Sie kamen aus allen Ländern Europas, einschließlich dem fernen Russland, und Amerikas; und das schmerzhafteste: als Sklaven verschleppt, aus Afrika.

Sehr viele kamen aus riskanten und heiklen Situationen. Sie haben dieses Uruguay aufgebaut: Wohlstand geschaffen, handwerkliche Fähigkeiten, Samen, Wissen und Kulturen mitgebracht und schließlich tiefe Wurzeln geschlagen, indem sie hier ihre heute zahllose Nachkommenschaft gesät haben. Aber sie hinterließen auch ihre Gräber als sie, alt geworden, starben und mit ihren Knochen Teil unserer so geliebten Erde wurden.

Aber ebenso und zu gegebener Zeit haben wir in für uns schweren Stunden warme und hilfreich ausgestreckte Hände ergriffen und Asyl in vielen Ländern erhalten, obwohl wir von der heimischen Tyrannei "bezichtigt" wurden, sehr gefährliche Leute zu sein.

Und vorher, währenddessen und später gingen zehntausende von Landsleuten aufgrund von Armut und fehlenden Perspektiven fort in alle möglichen Gegenden der Welt.

Viele von ihnen und ihre Nachkommen, die nun andere Sprachen sprechen, haben nicht zurückzukehren vermocht und stellen für uns, abgesehen vom Schmerz und von unerledigter Verpflichtung, die geliebte Heimat in der Fremde dar.

Aus all diesen Gründen empfinden wir, indem wir dem Weg des berühmten Gleichnisses folgen, das Drama, das wir am eigenen Leib erfahren haben, eher aus dem Gefühl des Schmerzes des Verwundeten heraus als aus dem Altruismus des Samariters.

Wir sind Teil der Welt der überfallenen Verwundeten und Verletzten.
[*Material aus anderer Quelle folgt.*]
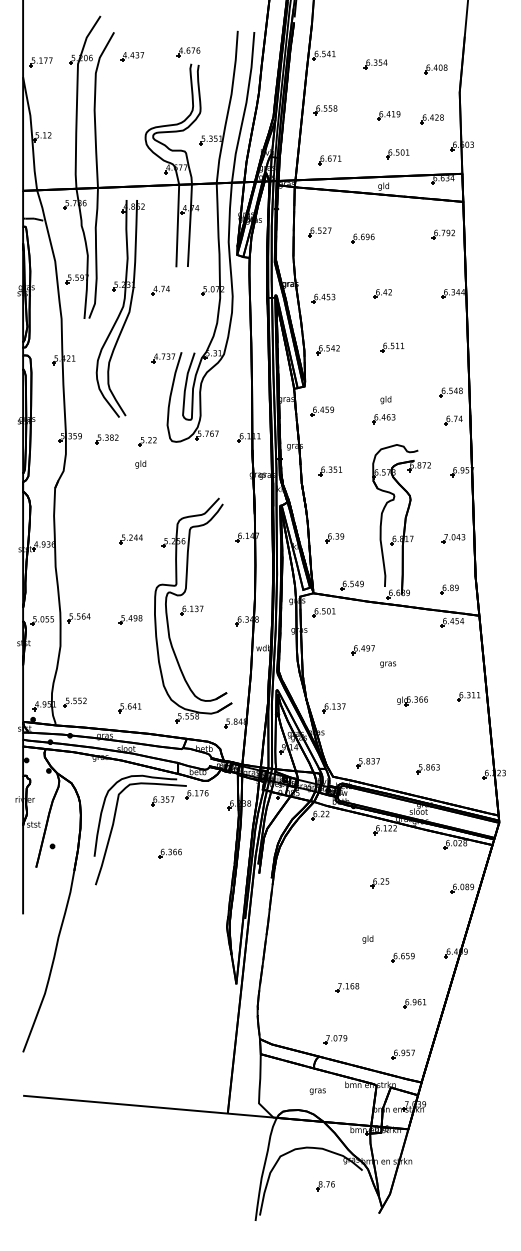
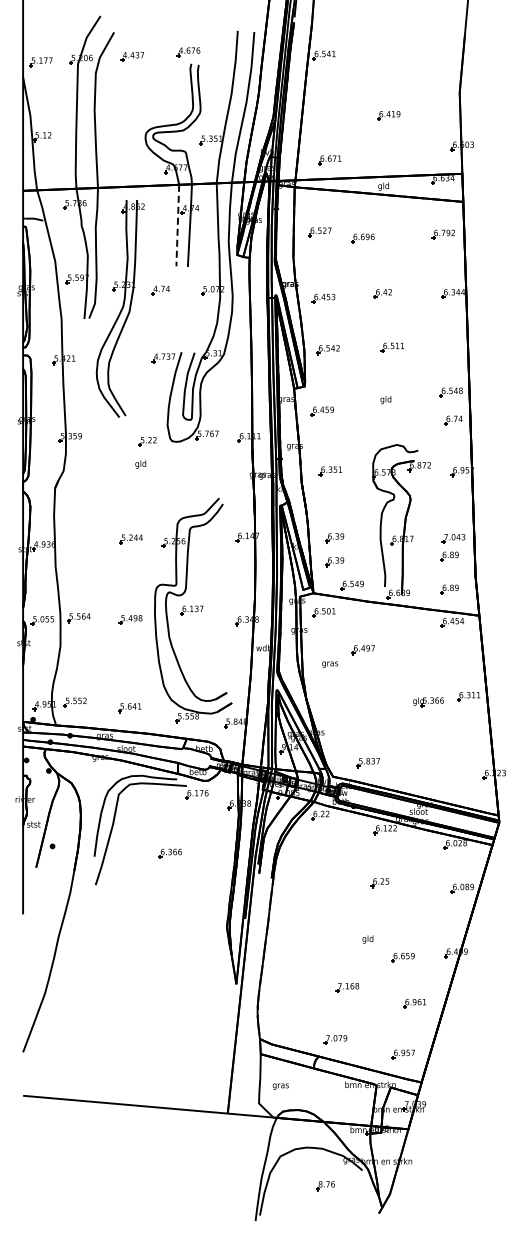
part at (375, 64): present -> none
part at (435, 69): present -> none
part at (325, 110): present -> none
part at (431, 119): present -> none
part at (397, 154): present -> none
line at (177, 225): solid -> dashed
part at (383, 419): present -> none
part at (106, 439): present -> none
part at (449, 556): none -> present
part at (334, 562): none -> present
text at (388, 664) position: (388, 664) -> (330, 664)
part at (412, 701) position: (412, 701) -> (428, 702)
part at (333, 708): present -> none
part at (427, 769): present -> none
part at (162, 801): present -> none
text at (317, 1091) position: (317, 1091) -> (280, 1086)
Wir gehören zur überwältigenden Mehrheit der Menschheit.

Wir dürfen und wir wollen diesen Gesichtspunkt weder vergessen noch aus den Augen verlieren, wenn wir die brutalen Realitäten betrachten, die unglücklicherweise so zahlreich wie grausam sind, und die heutzutage schreiend an die Tür von Millionen von Gewissen hämmern.

Der heutige freudige Anlass ist dazu geeignet, erneut die Aufhebung der ungerechten und nicht zu rechtfertigenden Blockade gegen unsere Schwesterrepublik Kuba zu fordern, deren Nationalheld 2 Konsul von Paraguay, Argentinien und Uruguay in New York gewesen ist;

ebenso die Freilassung von Oscar López Rivera, dem puertoricanischen Kämpfer für die Unabhängigkeit, der seit über dreißig Jahren, davon allein zwölf Jahre in Isolationshaft, als politischer Gefangener in den Vereinigten Staaten in Haft sitzt, und die Befreiung der Kubaner Antonio Guerrero, Ramón Labañino und Gerardo Hernández, die seit sechzehn Jahren in den USA gefangen sind.

Wir sind sicher, dass die Erfüllung dieser unbefriedigten Forderungen breite Wege zu einem Prozess des Friedens, der Verständigung, des Fortschritts und des Wohlstandes für alle Völker eröffnen würde, welche die so entscheidend wichtige Zone unseres Amerika bevölkern.